Survey Data

Reg No

50010368


Previous Name

Gerald Kenyon Fine Art & Antiques


Original Use

Store/warehouse


In Use As

Shop/retail outlet


Date

1790 - 1810


Coordinates

315453, 234297


Date Recorded

06/12/2011


Date Updated

--/--/--


Description

Terraced three-bay three-storey warehouse, built c.1800. Long hipped roof, hidden behind parapet wall, having octagonal cast-iron hopper and rainwater goods shared with no. 5 Great Strand Street to west. Cast-iron steam pipe rising from above first floor level to above parapet. Red brick walls laid in English garden wall bond, having granite coping to parapet. Yellow brick wall laid in Flemish bond above second floor to east elevation. Gauged brick square-headed window openings to second and first floor level, having brick reveals and granite sills. Three-over-six pane timber sliding sash windows to second floor. Tripartite square-headed window opening to first floor under steel lintel, having exposed brick reveals and concrete sills. Three six-over-six pane timber sliding sash windows and metal railings spanning width of first floor window opening. Square-headed opening with timber battened door and gate to ground floor, steel lintel over.
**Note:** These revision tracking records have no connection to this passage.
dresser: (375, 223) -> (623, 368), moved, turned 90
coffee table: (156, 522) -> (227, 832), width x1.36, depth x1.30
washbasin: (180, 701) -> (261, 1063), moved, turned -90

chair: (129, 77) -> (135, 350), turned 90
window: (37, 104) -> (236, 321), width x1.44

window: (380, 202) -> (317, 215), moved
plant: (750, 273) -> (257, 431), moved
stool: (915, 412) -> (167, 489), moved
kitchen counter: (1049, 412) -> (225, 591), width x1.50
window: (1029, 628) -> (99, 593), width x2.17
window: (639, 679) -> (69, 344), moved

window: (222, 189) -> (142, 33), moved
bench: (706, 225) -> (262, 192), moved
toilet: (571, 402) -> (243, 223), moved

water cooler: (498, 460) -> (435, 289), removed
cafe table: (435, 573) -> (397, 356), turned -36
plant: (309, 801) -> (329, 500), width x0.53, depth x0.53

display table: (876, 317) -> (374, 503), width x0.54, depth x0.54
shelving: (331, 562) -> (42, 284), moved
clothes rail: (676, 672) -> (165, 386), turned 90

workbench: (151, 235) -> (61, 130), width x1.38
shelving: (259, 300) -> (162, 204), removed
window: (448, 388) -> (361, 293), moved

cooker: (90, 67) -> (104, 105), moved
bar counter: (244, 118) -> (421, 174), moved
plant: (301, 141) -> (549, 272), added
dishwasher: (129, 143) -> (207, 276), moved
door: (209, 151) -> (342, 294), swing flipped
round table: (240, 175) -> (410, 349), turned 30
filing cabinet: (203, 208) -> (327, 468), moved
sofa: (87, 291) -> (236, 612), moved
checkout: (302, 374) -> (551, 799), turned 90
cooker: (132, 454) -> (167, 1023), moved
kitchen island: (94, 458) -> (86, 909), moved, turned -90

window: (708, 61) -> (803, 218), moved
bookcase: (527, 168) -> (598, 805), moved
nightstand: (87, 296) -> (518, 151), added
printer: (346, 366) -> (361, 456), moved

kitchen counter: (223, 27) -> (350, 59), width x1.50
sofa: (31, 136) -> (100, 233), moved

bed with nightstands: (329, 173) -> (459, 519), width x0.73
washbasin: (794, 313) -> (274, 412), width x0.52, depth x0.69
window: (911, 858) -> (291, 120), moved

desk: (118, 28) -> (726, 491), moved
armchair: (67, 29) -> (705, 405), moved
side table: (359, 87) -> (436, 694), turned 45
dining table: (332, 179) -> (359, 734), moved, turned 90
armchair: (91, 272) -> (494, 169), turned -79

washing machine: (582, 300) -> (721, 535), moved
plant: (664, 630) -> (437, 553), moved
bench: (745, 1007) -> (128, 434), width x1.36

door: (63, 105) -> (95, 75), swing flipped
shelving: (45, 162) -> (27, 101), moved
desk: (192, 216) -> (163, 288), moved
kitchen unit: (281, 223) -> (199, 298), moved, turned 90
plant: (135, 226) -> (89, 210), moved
Small hatch to gate opening on cast-iron hinge plates.

Appraisal

Great Strand Street was initiated by Humphrey Jervis, Lord Mayor of Dublin in 1681-3, who laid out the area around Saint Mary’s Abbey after buying much of this estate in 1674. Jervis developed a network of streets arranged in a nine-square grid, including Jervis Street, Stafford Street (now Wolfe Tone Street), and Capel Street, as well as building Essex Bridge. This late eighteenth-century industrial warehouse forms part of the industrial fabric of this historic area. It was built as a pair with No.5 to the west, sharing a central hopper and parapet height. The parapet of No.6 is half a storey higher than No.7 to the east, adding interest and variety to the roof line. Its sash windows and brickwork are a reminder of the eighteenth-century character of this historic street while the traditionally laid brick with its subtle colour variations adds a deeper patina of age to the public realm. The warehouse faces onto tall late twentieth-century apartment blocks, and the historic setting has been diluted by twentieth-century hotels and apartment blocks, but the historical industrial identity of the warehouse has been retained.